公園の手品師/フランク永井
往年の大歌手フランク永井の歌に「公園の手品師」という歌がある。
フランク永井といえばなんといっても「有楽町で逢いましょう」「東京ナイトクラブ」なわけだが、当人は「公園の手品師」がいちばん好きだったそうだ。
一度シングルのB面でリリースしたものを、再吹き込みしてA面にして発売しなおしたらしい。
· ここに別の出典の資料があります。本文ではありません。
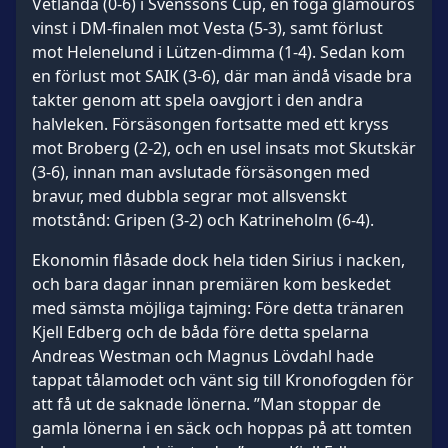
Vetlanda (0-6) i Svenssons Cup, en föga glamourös
vinst i DM-finalen mot Vesta (5-3), samt förlust
mot Helenelund i Lützen-dimma (1-4). Sedan kom
en förlust mot SAIK (3-6), där man ändå visade bra
takter genom att spela oavgjort i den andra
halvleken. Försäsongen fortsatte med ett kryss
mot Broberg (2-2), och en usel insats mot Skutskär
(3-6), innan man avslutade försäsongen med
bravur, med dubbla segrar mot allsvenskt
motstånd: Gripen (3-2) och Katrineholm (6-4).
Ekonomin flåsade dock hela tiden Sirius i nacken,
och bara dagar innan premiären kom beskedet
med sämsta möjliga tajming: Före detta tränaren
Kjell Edberg och de båda före detta spelarna
Andreas Westman och Magnus Lövdahl hade
tappat tålamodet och vänt sig till Kronofogden för
att få ut de saknade lönerna. ”Man stoppar de
gamla lönerna i en säck och hoppas på att tomten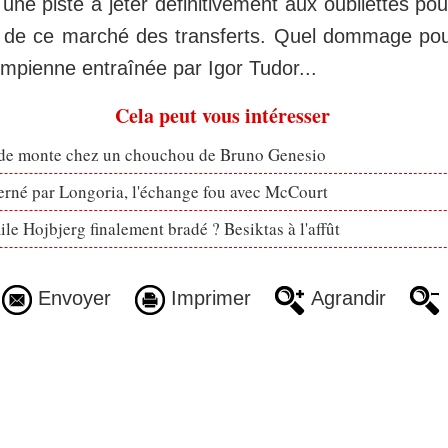
une piste à jeter définitivement aux oubliettes pou
rs de ce marché des transferts. Quel dommage pou
ympienne entraînée par Igor Tudor...
Cela peut vous intéresser
ude monte chez un chouchou de Bruno Genesio
erné par Longoria, l'échange fou avec McCourt
le Hojbjerg finalement bradé ? Besiktas à l'affût
Envoyer
Imprimer
Agrandir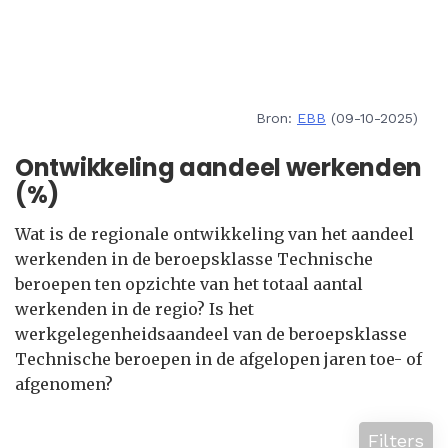
Bron:
EBB
(09-10-2025)
Ontwikkeling aandeel werkenden
(%)
Wat is de regionale ontwikkeling van het aandeel
werkenden in de beroepsklasse Technische
beroepen ten opzichte van het totaal aantal
werkenden in de regio? Is het
werkgelegenheidsaandeel van de beroepsklasse
Technische beroepen in de afgelopen jaren toe- of
afgenomen?
Filters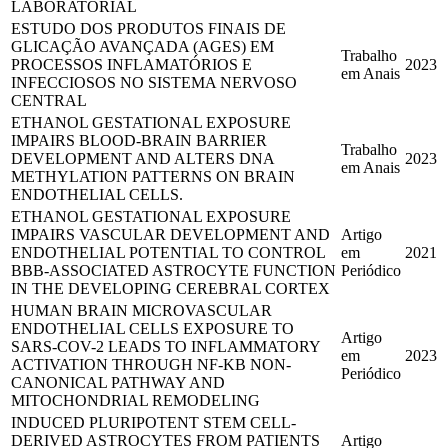
LABORATORIAL
ESTUDO DOS PRODUTOS FINAIS DE
GLICAÇÃO AVANÇADA (AGES) EM
Trabalho
PROCESSOS INFLAMATÓRIOS E
2023
em Anais
INFECCIOSOS NO SISTEMA NERVOSO
CENTRAL
ETHANOL GESTATIONAL EXPOSURE
IMPAIRS BLOOD-BRAIN BARRIER
Trabalho
DEVELOPMENT AND ALTERS DNA
2023
em Anais
METHYLATION PATTERNS ON BRAIN
ENDOTHELIAL CELLS.
ETHANOL GESTATIONAL EXPOSURE
IMPAIRS VASCULAR DEVELOPMENT AND
Artigo
ENDOTHELIAL POTENTIAL TO CONTROL
em
2021
BBB-ASSOCIATED ASTROCYTE FUNCTION
Periódico
IN THE DEVELOPING CEREBRAL CORTEX
HUMAN BRAIN MICROVASCULAR
ENDOTHELIAL CELLS EXPOSURE TO
Artigo
SARS-COV-2 LEADS TO INFLAMMATORY
em
2023
ACTIVATION THROUGH NF-ΚB NON-
Periódico
CANONICAL PATHWAY AND
MITOCHONDRIAL REMODELING
INDUCED PLURIPOTENT STEM CELL-
DERIVED ASTROCYTES FROM PATIENTS
Artigo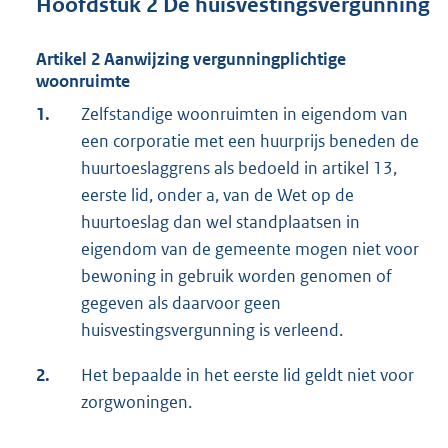
Hoofdstuk 2 De huisvestingsvergunning
Artikel 2 Aanwijzing vergunningplichtige
woonruimte
1.
Zelfstandige woonruimten in eigendom van
een corporatie met een huurprijs beneden de
huurtoeslaggrens als bedoeld in artikel 13,
eerste lid, onder a, van de Wet op de
huurtoeslag dan wel standplaatsen in
eigendom van de gemeente mogen niet voor
bewoning in gebruik worden genomen of
gegeven als daarvoor geen
huisvestingsvergunning is verleend.
2.
Het bepaalde in het eerste lid geldt niet voor
zorgwoningen.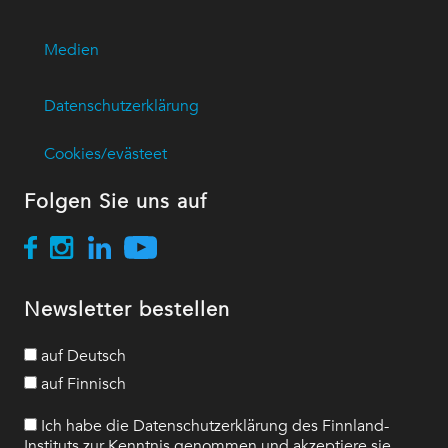
Medien
Datenschutzerklärung
Cookies/evästeet
Folgen Sie uns auf
Newsletter bestellen
auf Deutsch
auf Finnisch
Ich habe die Datenschutzerklärung des Finnland-
Instituts zur Kenntnis genommen und akzeptiere sie.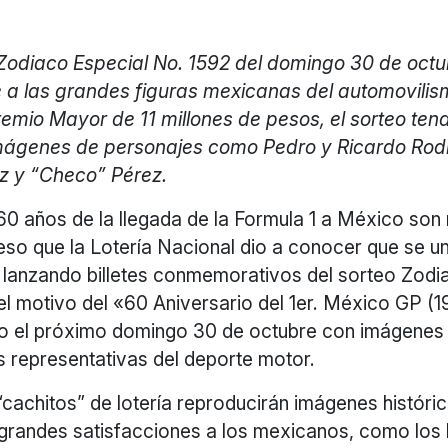
 Zodiaco Especial No. 1592 del domingo 30 de octu
a las grandes figuras mexicanas del automovilis
emio Mayor de 11 millones de pesos, el sorteo tend
imágenes de personajes como Pedro y Ricardo Rodr
z y “Checo” Pérez.
60 años de la llegada de la Formula 1 a México son
 eso que la Lotería Nacional dio a conocer que se un
 lanzando billetes conmemorativos del sorteo Zodi
el motivo del «60 Aniversario del 1er. México GP (
bo el próximo domingo 30 de octubre con imágenes
s representativas del deporte motor.
achitos” de lotería reproducirán imágenes históric
grandes satisfacciones a los mexicanos, como lo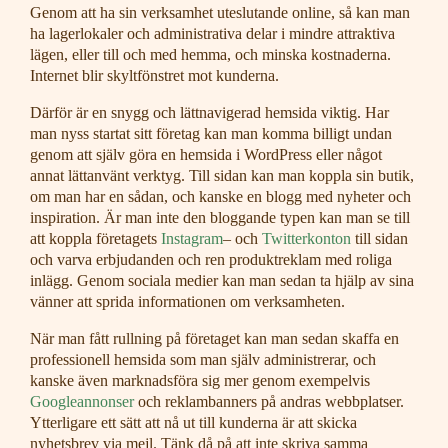
Genom att ha sin verksamhet uteslutande online, så kan man
ha lagerlokaler och administrativa delar i mindre attraktiva
lägen, eller till och med hemma, och minska kostnaderna.
Internet blir skyltfönstret mot kunderna.
Därför är en snygg och lättnavigerad hemsida viktig. Har
man nyss startat sitt företag kan man komma billigt undan
genom att själv göra en hemsida i WordPress eller något
annat lättanvänt verktyg. Till sidan kan man koppla sin butik,
om man har en sådan, och kanske en blogg med nyheter och
inspiration. Är man inte den bloggande typen kan man se till
att koppla företagets
Instagram
– och
Twitterkonton
till sidan
och varva erbjudanden och ren produktreklam med roliga
inlägg. Genom sociala medier kan man sedan ta hjälp av sina
vänner att sprida informationen om verksamheten.
När man fått rullning på företaget kan man sedan skaffa en
professionell hemsida som man själv administrerar, och
kanske även marknadsföra sig mer genom exempelvis
Googleannonser
och reklambanners på andras webbplatser.
Ytterligare ett sätt att nå ut till kunderna är att skicka
nyhetsbrev via mejl. Tänk då på att inte skriva samma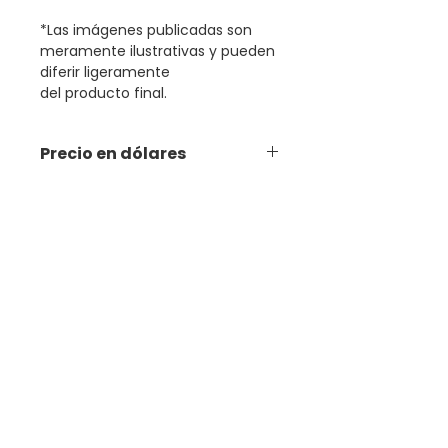
*Las imágenes publicadas son
meramente ilustrativas y pueden
diferir ligeramente
del producto final.
Precio en dólares
Productos relacionados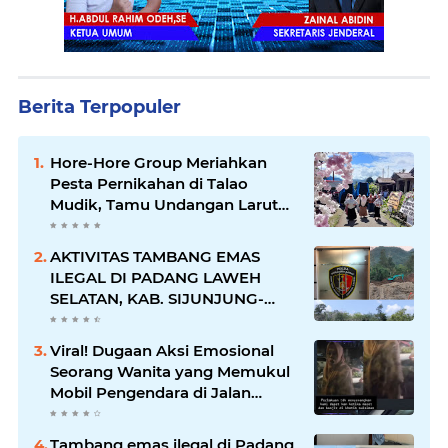
Berita Terpopuler
Hore-Hore Group Meriahkan
Pesta Pernikahan di Talao
Mudik, Tamu Undangan Larut
dalam Suasana Penuh
Kegembiraan
AKTIVITAS TAMBANG EMAS
ILEGAL DI PADANG LAWEH
SELATAN, KAB. SIJUNJUNG-
SUMBAR SEMAKIN
MERAJALELA
Viral! Dugaan Aksi Emosional
Seorang Wanita yang Memukul
Mobil Pengendara di Jalan
Khatib Sulaiman
Tambang emas ilegal di Padang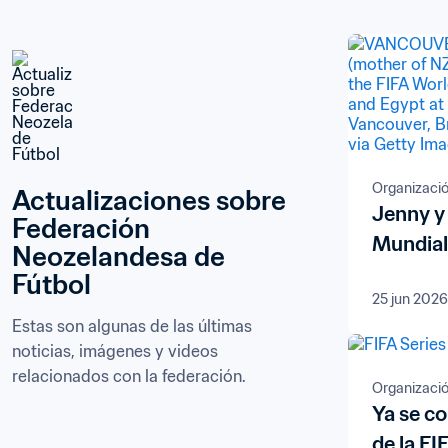
Organizaci
Actualizaciones sobre 
Jenny y 
Federación 
Mundial
Neozelandesa de 
Fútbol
25 jun 2026
Estas son algunas de las últimas 
noticias, imágenes y videos 
relacionados con la federación.
Organizaci
Ya se co
de la FI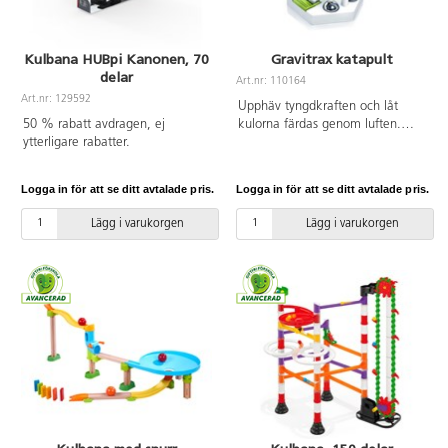
Kulbana HUBpi Kanonen, 70
Gravitrax katapult
delar
Art.nr: 110164
Art.nr: 129592
Upphäv tyngdkraften och låt
50 % rabatt avdragen, ej
kulorna färdas genom luften.
ytterligare rabatter.
Med katapulten kan du enkelt
övervinna höjdskillnader och
hinder. Av PS, ABS och PC, fri
Logga in för att se ditt avtalade pris.
Logga in för att se ditt avtalade pris.
från BPA. PVC-fri. Från 8 år.
Lägg i varukorgen
Lägg i varukorgen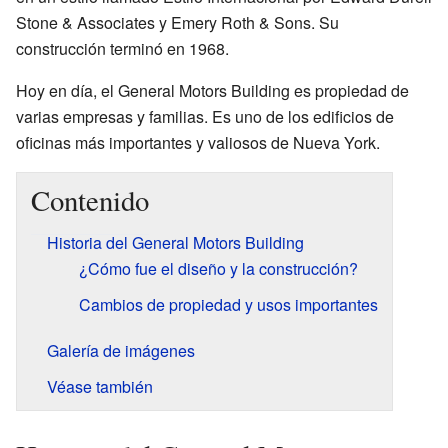
Stone & Associates y Emery Roth & Sons. Su
construcción terminó en 1968.
Hoy en día, el General Motors Building es propiedad de
varias empresas y familias. Es uno de los edificios de
oficinas más importantes y valiosos de Nueva York.
Contenido
Historia del General Motors Building
¿Cómo fue el diseño y la construcción?
Cambios de propiedad y usos importantes
Galería de imágenes
Véase también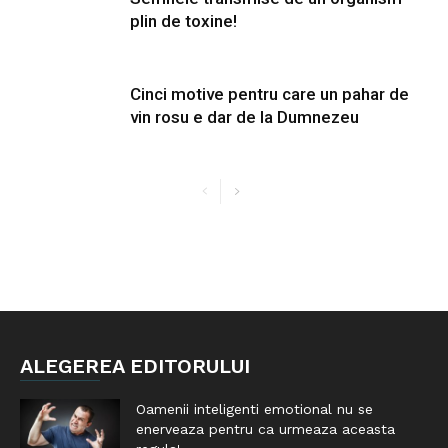
plin de toxine!
Cinci motive pentru care un pahar de
vin rosu e dar de la Dumnezeu
ALEGEREA EDITORULUI
Oamenii inteligenti emotional nu se
enerveaza pentru ca urmeaza aceasta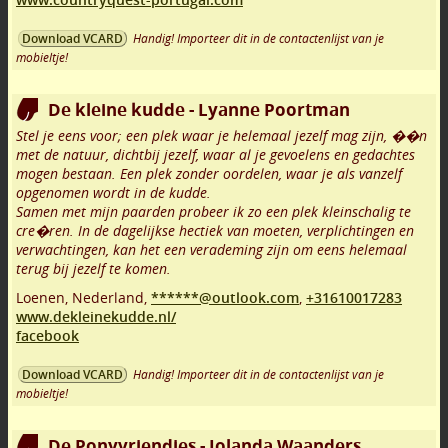
Handig! Importeer dit in de contactenlijst van je
Download VCARD
mobieltje!
De kleine kudde - Lyanne Poortman
Stel je eens voor; een plek waar je helemaal jezelf mag zijn, ��n
met de natuur, dichtbij jezelf, waar al je gevoelens en gedachtes
mogen bestaan. Een plek zonder oordelen, waar je als vanzelf
opgenomen wordt in de kudde.
Samen met mijn paarden probeer ik zo een plek kleinschalig te
cre�ren. In de dagelijkse hectiek van moeten, verplichtingen en
verwachtingen, kan het een verademing zijn om eens helemaal
terug bij jezelf te komen.
Loenen
,
Nederland,
******@outlook.com
,
+31610017283
www.dekleinekudde.nl/
facebook
Handig! Importeer dit in de contactenlijst van je
Download VCARD
mobieltje!
De Ponyvriendjes - Jolanda Waanders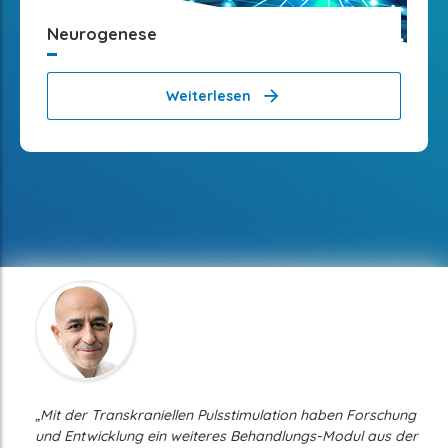
Neurogenese
Weiterlesen
„Mit der Transkraniellen Pulsstimulation haben Forschung
und Entwicklung ein weiteres Behandlungs-Modul aus der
それだけ思い入れがあったしヒットを願ってもいたのだが、歌手の思いに反して、ちーとも売れなかったらしい。
そりゃそーだよ売れないよこんな曲。
ただ、歌手がなぜこの歌に思い入れていたのかは、なんとなくわかる気がする。
この曲、恋とか愛とかを歌った曲ではないのだ。
恋愛にはどうしてもシチュエーションが付随する。主人公のプロフィールも要求される。
舞台が夕暮れの教室であればどうしたって主人公は高校生とかだろう。テーマは必然的に青い恋になり、物苦しい性愛とか不倫とかには絶対にならない。AVじゃねえんだからよ。
こうした歌をフランク永井は歌えない。限定は歌ばかりでない、歌手にまで及ぶのだ。
だが、「公園の手品師」にはその限定がない。ある景色の不思議さ・おもしろさ・さみしさを淡々と描いた歌であり、年齢や性別に関わらず誰でも歌うことができる。
きっとその自由さが好きだったんだろう。
その自由さを広めたい、という気持ちも大きかったはずだ。